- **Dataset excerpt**

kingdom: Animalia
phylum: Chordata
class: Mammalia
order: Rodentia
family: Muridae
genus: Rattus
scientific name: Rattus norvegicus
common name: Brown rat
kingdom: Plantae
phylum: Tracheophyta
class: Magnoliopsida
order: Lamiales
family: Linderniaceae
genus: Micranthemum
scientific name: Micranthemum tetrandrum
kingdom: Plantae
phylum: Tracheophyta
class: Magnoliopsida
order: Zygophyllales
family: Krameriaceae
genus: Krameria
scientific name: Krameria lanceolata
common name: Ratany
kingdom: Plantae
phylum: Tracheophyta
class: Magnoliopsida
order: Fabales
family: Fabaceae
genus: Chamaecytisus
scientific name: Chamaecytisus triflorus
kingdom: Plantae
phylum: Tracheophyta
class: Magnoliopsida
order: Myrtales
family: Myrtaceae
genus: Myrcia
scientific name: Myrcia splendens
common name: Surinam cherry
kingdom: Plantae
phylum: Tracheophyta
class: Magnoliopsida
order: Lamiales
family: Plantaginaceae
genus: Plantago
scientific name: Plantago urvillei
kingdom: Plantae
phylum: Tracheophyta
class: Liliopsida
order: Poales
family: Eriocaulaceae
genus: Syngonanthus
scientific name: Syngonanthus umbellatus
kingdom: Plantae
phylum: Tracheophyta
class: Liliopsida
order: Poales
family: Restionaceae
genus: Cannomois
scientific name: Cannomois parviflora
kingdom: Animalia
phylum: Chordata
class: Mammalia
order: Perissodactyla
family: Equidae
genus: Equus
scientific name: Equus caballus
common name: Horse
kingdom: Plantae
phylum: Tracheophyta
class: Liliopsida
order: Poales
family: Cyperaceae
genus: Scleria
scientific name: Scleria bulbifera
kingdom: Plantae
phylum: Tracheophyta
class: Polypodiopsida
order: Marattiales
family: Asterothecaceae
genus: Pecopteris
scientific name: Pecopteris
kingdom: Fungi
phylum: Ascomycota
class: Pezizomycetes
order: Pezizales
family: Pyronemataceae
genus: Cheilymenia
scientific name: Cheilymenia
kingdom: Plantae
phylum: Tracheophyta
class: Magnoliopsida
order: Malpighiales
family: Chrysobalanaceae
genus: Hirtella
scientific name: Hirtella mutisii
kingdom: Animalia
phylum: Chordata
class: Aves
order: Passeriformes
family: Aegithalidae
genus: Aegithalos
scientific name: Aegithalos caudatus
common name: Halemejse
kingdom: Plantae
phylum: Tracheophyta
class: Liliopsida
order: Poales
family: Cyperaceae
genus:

- **What you will do**
Copy out every one of the lines above, reproducing each one word for word.

- **Output**
kingdom: Animalia
phylum: Chordata
class: Mammalia
order: Rodentia
family: Muridae
genus: Rattus
scientific name: Rattus norvegicus
common name: Brown rat
kingdom: Plantae
phylum: Tracheophyta
class: Magnoliopsida
order: Lamiales
family: Linderniaceae
genus: Micranthemum
scientific name: Micranthemum tetrandrum
kingdom: Plantae
phylum: Tracheophyta
class: Magnoliopsida
order: Zygophyllales
family: Krameriaceae
genus: Krameria
scientific name: Krameria lanceolata
common name: Ratany
kingdom: Plantae
phylum: Tracheophyta
class: Magnoliopsida
order: Fabales
family: Fabaceae
genus: Chamaecytisus
scientific name: Chamaecytisus triflorus
kingdom: Plantae
phylum: Tracheophyta
class: Magnoliopsida
order: Myrtales
family: Myrtaceae
genus: Myrcia
scientific name: Myrcia splendens
common name: Surinam cherry
kingdom: Plantae
phylum: Tracheophyta
class: Magnoliopsida
order: Lamiales
family: Plantaginaceae
genus: Plantago
scientific name: Plantago urvillei
kingdom: Plantae
phylum: Tracheophyta
class: Liliopsida
order: Poales
family: Eriocaulaceae
genus: Syngonanthus
scientific name: Syngonanthus umbellatus
kingdom: Plantae
phylum: Tracheophyta
class: Liliopsida
order: Poales
family: Restionaceae
genus: Cannomois
scientific name: Cannomois parviflora
kingdom: Animalia
phylum: Chordata
class: Mammalia
order: Perissodactyla
family: Equidae
genus: Equus
scientific name: Equus caballus
common name: Horse
kingdom: Plantae
phylum: Tracheophyta
class: Liliopsida
order: Poales
family: Cyperaceae
genus: Scleria
scientific name: Scleria bulbifera
kingdom: Plantae
phylum: Tracheophyta
class: Polypodiopsida
order: Marattiales
family: Asterothecaceae
genus: Pecopteris
scientific name: Pecopteris
kingdom: Fungi
phylum: Ascomycota
class: Pezizomycetes
order: Pezizales
family: Pyronemataceae
genus: Cheilymenia
scientific name: Cheilymenia
kingdom: Plantae
phylum: Tracheophyta
class: Magnoliopsida
order: Malpighiales
family: Chrysobalanaceae
genus: Hirtella
scientific name: Hirtella mutisii
kingdom: Animalia
phylum: Chordata
class: Aves
order: Passeriformes
family: Aegithalidae
genus: Aegithalos
scientific name: Aegithalos caudatus
common name: Halemejse
kingdom: Plantae
phylum: Tracheophyta
class: Liliopsida
order: Poales
family: Cyperaceae
genus:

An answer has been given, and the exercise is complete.